Os acontecimentos mais recentes mostram instituições que ficaram inertes aos desvios perpetrados nos cinco anos de existência da operação Lava Jato e que corroboraram, por ação ou omissão, com as práticas de seus membros, que agora lhes desafiam. Tal é o caso do Supremo Tribunal Federal, obrigado a reagir diante da ofensiva dos que querem decidir não apenas o que pauta, mas como decidem. O comportamento faz jus a um provérbio do país que visitei recentemente: “cría cuervos que te sacarán los ojos”.

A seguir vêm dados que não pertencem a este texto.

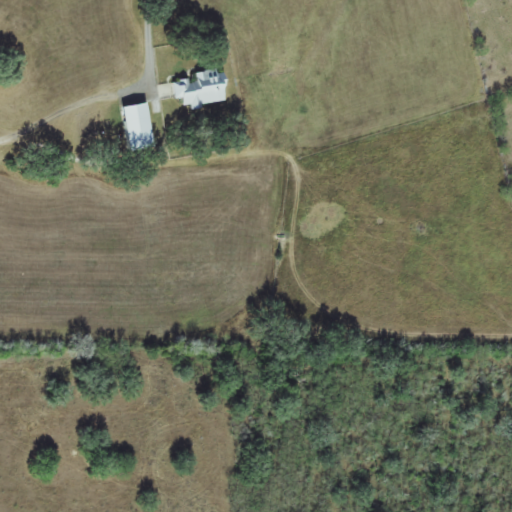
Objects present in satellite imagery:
building: (197, 87)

Na atual conjuntura brasileira, de um governo com características extremamente conservadoras e autoritárias, a reação não é apenas oportuna, é necessária e não pode ficar restrita a atos isolados. Os membros de uma operação de investigação não podem se valer do poder que possuem, senão no do papel processual que lhes é atribuído constitucionalmente, dentro de um Estado que reconhece em seus cidadãos a titularidade de direitos fundamentais, e a divisão de deveres e obrigações pelos ocupantes dos seus cargos de direção. Sob pena de colocar em risco a existência e legitimidade das instituições, que por sua vez, sendo atingidas nos pilares sobre os quais se sustentam, ameaçam a própria noção de democracia.